SOURCE DATA:
※ ※ ※
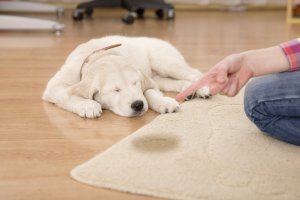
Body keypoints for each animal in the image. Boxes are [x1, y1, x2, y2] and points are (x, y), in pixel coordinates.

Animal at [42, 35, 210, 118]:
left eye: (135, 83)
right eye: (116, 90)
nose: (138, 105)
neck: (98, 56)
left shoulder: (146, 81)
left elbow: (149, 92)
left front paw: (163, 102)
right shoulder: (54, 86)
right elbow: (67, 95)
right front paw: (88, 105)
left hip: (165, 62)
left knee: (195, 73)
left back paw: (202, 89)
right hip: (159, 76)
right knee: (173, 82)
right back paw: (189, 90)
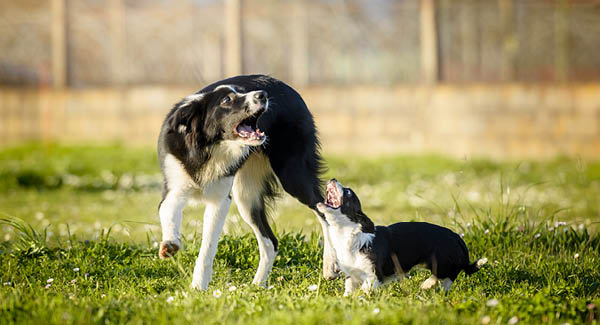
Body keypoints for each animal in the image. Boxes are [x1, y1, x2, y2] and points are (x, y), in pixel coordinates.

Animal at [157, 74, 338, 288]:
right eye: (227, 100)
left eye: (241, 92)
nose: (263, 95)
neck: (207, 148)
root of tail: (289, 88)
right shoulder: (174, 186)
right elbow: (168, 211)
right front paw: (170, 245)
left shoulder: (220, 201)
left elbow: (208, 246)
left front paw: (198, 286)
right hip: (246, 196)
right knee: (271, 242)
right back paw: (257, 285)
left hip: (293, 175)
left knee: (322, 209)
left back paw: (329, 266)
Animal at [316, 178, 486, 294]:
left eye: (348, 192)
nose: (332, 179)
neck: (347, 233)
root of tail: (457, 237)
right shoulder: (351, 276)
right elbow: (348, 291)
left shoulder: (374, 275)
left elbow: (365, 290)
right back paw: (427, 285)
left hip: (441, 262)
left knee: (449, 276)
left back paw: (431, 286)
※ ※ ※
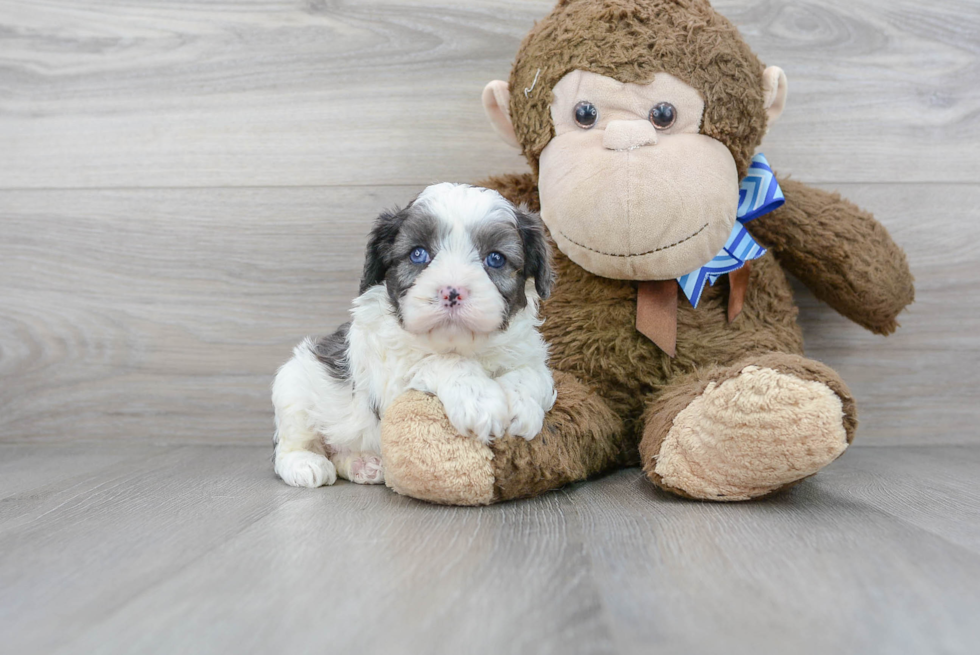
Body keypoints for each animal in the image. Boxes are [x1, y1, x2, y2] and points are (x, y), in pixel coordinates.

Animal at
※ ※ ※
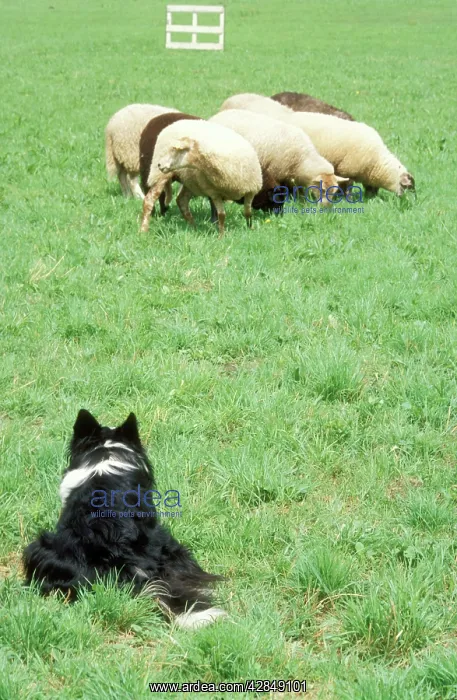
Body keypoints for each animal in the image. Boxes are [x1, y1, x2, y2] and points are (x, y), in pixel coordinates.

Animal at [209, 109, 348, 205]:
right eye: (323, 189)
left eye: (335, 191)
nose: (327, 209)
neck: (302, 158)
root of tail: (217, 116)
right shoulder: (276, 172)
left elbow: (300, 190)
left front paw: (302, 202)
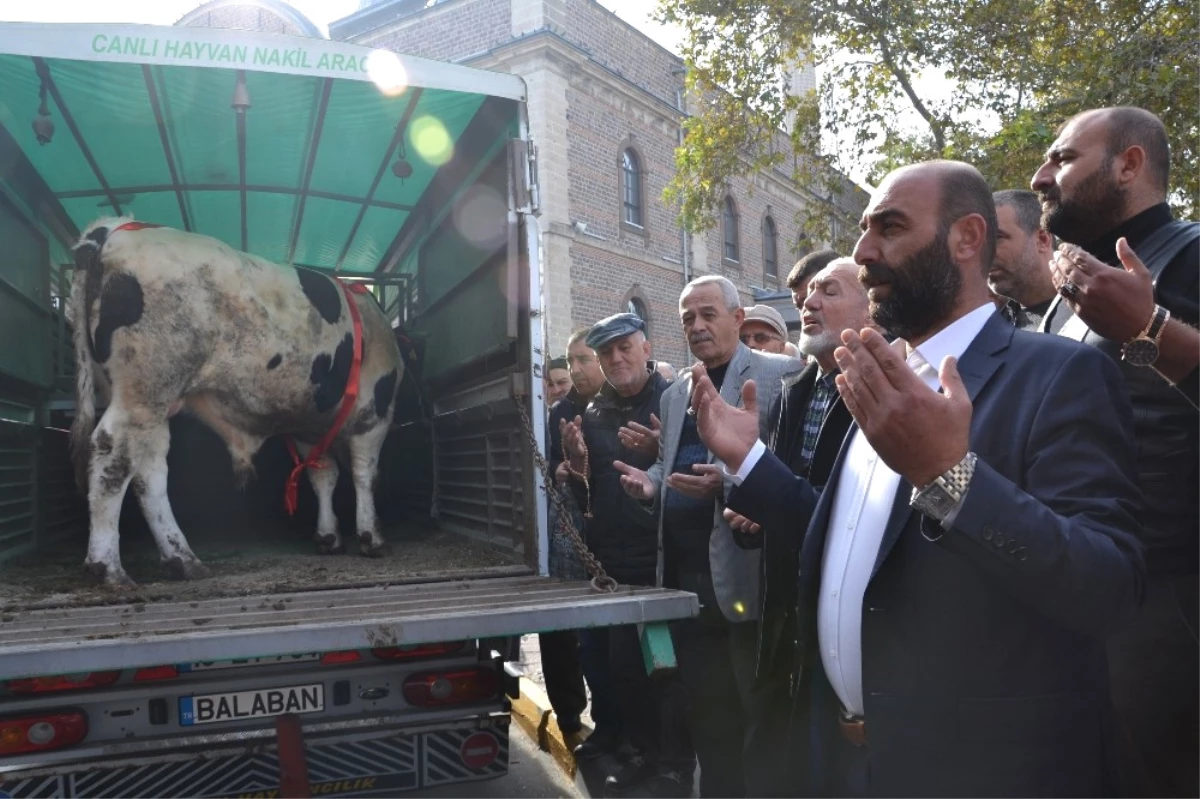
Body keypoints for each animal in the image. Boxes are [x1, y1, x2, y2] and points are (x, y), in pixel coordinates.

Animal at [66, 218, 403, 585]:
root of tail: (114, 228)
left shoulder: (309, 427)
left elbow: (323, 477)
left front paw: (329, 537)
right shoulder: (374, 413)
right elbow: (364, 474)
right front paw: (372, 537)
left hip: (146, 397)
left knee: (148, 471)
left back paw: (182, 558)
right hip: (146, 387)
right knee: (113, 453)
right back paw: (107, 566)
※ ※ ※
Those lines of the records above that run from the one containing "right front paw: (88, 105)" through the one containing "right shoulder: (174, 186)" should be returned exactly, with no pictures among them.

WRITTEN ANSWER:
right front paw: (88, 105)
left hip: (165, 62)
left knee: (195, 73)
left back paw: (202, 89)
right hip: (159, 76)
right knee: (173, 82)
right back paw: (189, 90)
Body keypoints for each animal in the image. Boxes are [x1, y1, x2, y2] and points are (x, y), in pixel coordinates.

Animal at [157, 74, 338, 288]:
right eye: (227, 100)
left eye: (241, 92)
nose: (263, 95)
neck: (207, 148)
root of tail: (289, 88)
right shoulder: (174, 186)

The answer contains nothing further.